Use the same request to evaluate generation quality and context quality. On cloud, call the hosted endpoint. On self-hosted deployments, replace the base URL with your internal eval.ninja endpoint.

curl -X POST https://api.eval.ninja/v1/evaluate \
  -H "Authorization: Bearer $EVAL_NINJA_KEY" \
  -H "Content-Type: application/json" \
  -d '{
    "user_input": "Can annual subscriptions be refunded?",
    "response": "Annual subscriptions can be refunded within 30 days of purchase.",
    "retrieved_contexts": [
      "Annual subscriptions can be refunded within 30 days of purchase.",
      "Refunds are returned to the original payment method.",
      "Monthly subscriptions renew automatically."
    ],
    "reference": "Annual subscriptions are refundable within 30 days.",
    "metrics": [
      "faithfulness",
      "answer_relevancy",
      "context_precision",
      "context_recall",
      "context_relevancy"
    ]
  }'

Example result

{
  "metrics": [
    { "name": "faithfulness", "score": 0.96 },
    { "name": "answer_relevancy", "score": 0.91 },
    { "name": "context_precision", "score": 0.67 },
    { "name": "context_recall", "score": 0.88 },
    { "name": "context_relevancy", "score": 0.72 }
  ],
  "summary": {
    "average_score": 0.83,
    "primary_failure": "Some retrieved context was unrelated to the refund question."
  }
}

Common mistakes

Using one average score as the quality gate

Averages hide failures.
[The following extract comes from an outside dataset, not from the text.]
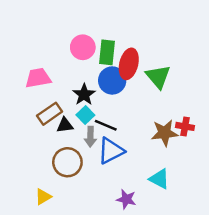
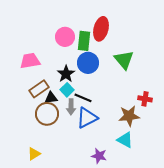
red ellipse: (129, 64) -> (101, 29), moved
brown star: (165, 133) -> (129, 116), moved
brown circle: (67, 162) -> (47, 114), moved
A run can look healthy while one customer segment, document category, or query type is broken. Gate on individual metrics and segment results by query class.

Confusing context precision with faithfulness

Context precision is about what you retrieved. Faithfulness is about what the model said. If precision is low but faithfulness is high, your answer may be grounded, but retrieval is inefficient and likely fragile.

Evaluating against a different context window than production

If evals use 10 chunks but production uses 5, your scores will not reflect production behavior. Match chunk order, truncation, max tokens, and system prompts.